Figuring it out
Responsibility and the evolving rhythms of a public-facing project.
For ten days, by Udaipur’s Fateh Sagar Lake, people stopped to admire the ordinary.
Under a bamboo installation built entirely from sustainable materials, Dharohar’s contribution to the annual Garden at Pal flower show invited visitors to walk through, touch, and learn about Rajasthan’s grasses. Indigenous grasses preserved in Jungle and Johadbeed formed the centre, creating a different rhythm within flowers, blooms, and colour. Early mornings and late afternoons saw families pause to make anthotypes under the winter sun and children gather around broom-making demonstrations.
The project carried months of work before it opened. Studio Saar continuously developed designs that could hold both the realities of a public space and the kinds of interactions Dharohar wanted visitors to have with the grasses. At Third Space, Nandita ma’am, Nandini and other team members coordinated logistics, activities, partnerships, and visitor experience.

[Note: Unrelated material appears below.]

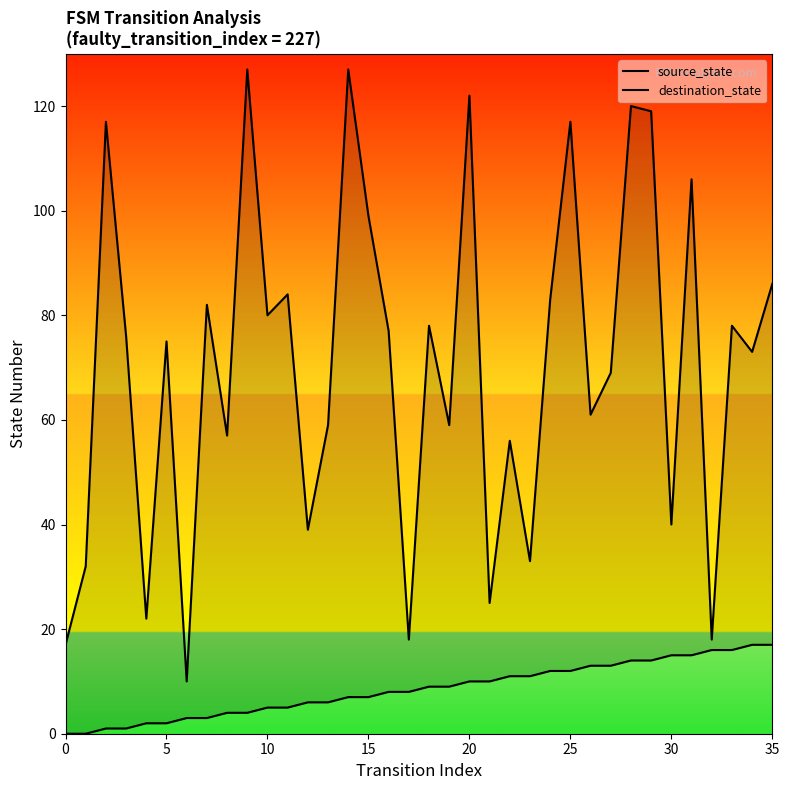

How many values in the source_state series exceed 9?

16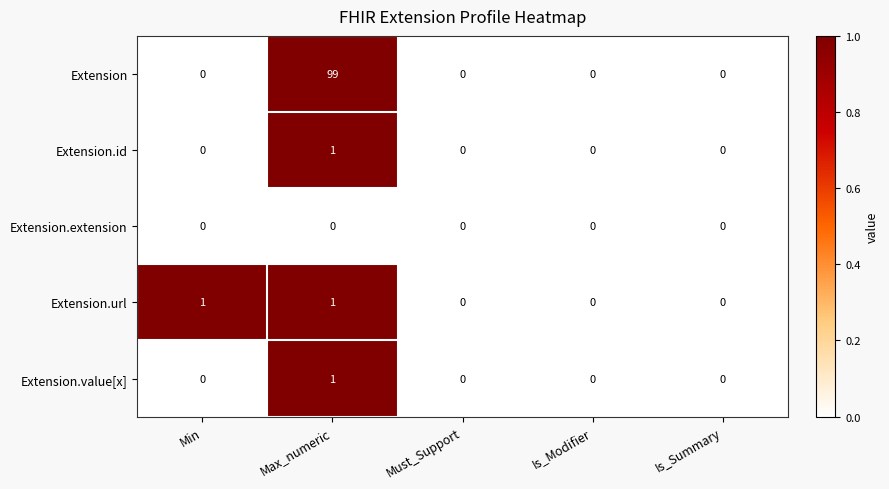

Which series changed the most between Max_numeric and Is_Modifier?

Extension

They also worked on shaping the learning material around the grasses, researching them and simplifying dense information into something accessible for visitors across age groups. Within the team, the installation was already understood as one of Dharohar’s biggest public projects of the season.

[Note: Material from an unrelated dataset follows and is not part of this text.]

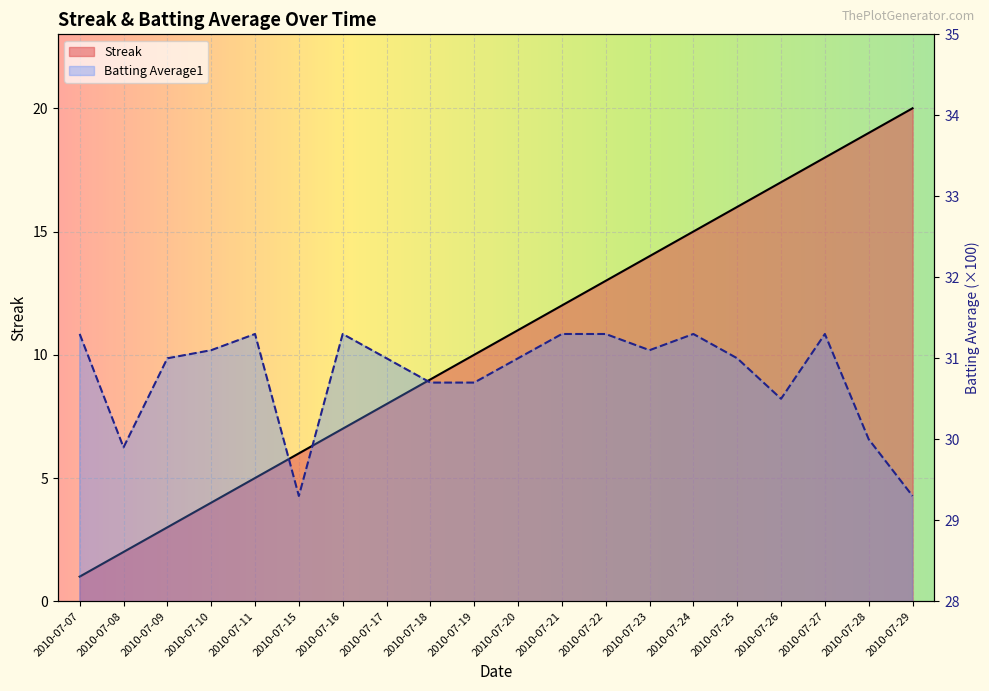

What is the sum of the Streak values at 2010-07-28 and 2010-07-10?

23.0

Kinjal, who had recently joined Third Space as a science lab facilitator, entered the project through a much smaller role: having noticed the anthotype activity she conducted in the lab, Nandita ma’am approached her to help prepare materials for the same. The activity depended on sunlight which would produce beautiful naturally pigmented impressions of grasses. The request immediately excited her.
“I get to talk to people about science,” Kinjal remembers thinking. “Nothing could be more exciting.”
At first, the work seemed straightforward. Kinjal spoke to team members already involved, tried understanding the grasses and the activities, and focused on preparing materials. SOPs were shared, instructions documented, and supplies arranged. But one part of the project remained uncertain: who would anchor the learning experience on-ground and interact with visitors throughout the ten days?
A few days before opening, things began shifting. Some team members were on leave, and questions slowly started moving toward whoever was available. Calls came asking Kinjal to visit the venue, inspect the setup, and help make decisions around the activities.
“What mattresses are going there?”
“How is the setup supposed to look?”
“What materials are required on-site?”
As responsibility reached her gradually through a series of immediate needs that had to be addressed in real time, Kinjal remembers not knowing how to answer most of these questions.
The next morning, she drove to the site to check on preparations.
The setup area was an uneven patch of damp ground. Standing there, she found herself thinking through practical details: whether cushions would survive the mud, where materials could be stored safely, whether mats would create extra cleaning work, and how visitors would be comfortable inside the structure.
Soon, Kinjal was coordinating between Third Space, Studio Saar and the venue, responding to questions, and arranging last-minute materials. On opening day, she also stepped in to facilitate the anthotype activity. She sat with visitors explaining the science behind it, interestingly, the exact kind of interaction that had drawn her into the project in the first place.
Once opened for visitors, the installation continued to run through shared effort. Team members moved constantly between responsibilities: managing visitors, troubleshooting logistics, setting up activities, and coordinating supplies. Effort was dynamic rather than static. Roles shifted daily, often hourly, depending on what the space needed at that moment. The requirement for on-ground interaction, however, was constant.
At one point, Nandita ma’am asked whether Kinjal could remain on-site continuously for all ten days. What came naturally to her, Kinjal thinks, was to simply agree and figure things out later. This time, after speaking with her team, she admitted she did not have the bandwidth. Office responsibilities, deadlines, and commuting would become difficult to sustain alongside full-time facilitation. Another solution was suggested: Kinjal could train the jungle staff members, who had been on-site setting up, to run the activities.
From there, the execution became even more collective. People were no longer only responsible for their assigned roles; they were constantly stepping into one another’s work to keep the installation functioning through the day.
In many ways, this stretched the team’s abilities. Jungle staff members who had initially been involved in setting up the space were now learning how to interact with visitors. But the shift also revealed the limits of solving problems in real time. Many of them were stepping into these roles at the last minute, still trying to understand the activities and the larger intention behind the installation. At times, they hesitated or gave minimal explanations. For whoever was visiting the space, the experience varied across the ten days, shaped briefly by who was facilitating and how comfortable they felt.
Looking back, Kinjal remembers the experience fondly: visitors stayed, engaged, and returned to the activities, though on some days she also noticed stretches when activities went unfacilitated and anthotype materials requiring careful handling had been left exposed to the sun.
It also left Kinjal with a set of lingering questions. Events like these, public-facing, high-stakes, and constantly unfolding across multiple teams as well as in the presence of visitors, had drawn her far outside her comfort zone. The experience was energising in some moments and overwhelming in others. In the process, this is what stayed with her:
How is responsibility truly divided in a team?
In “figuring things out,” when does adaptability end and avoidable strain begin?
And what does success even look like in moments of stretch, pressure, and uncertainty?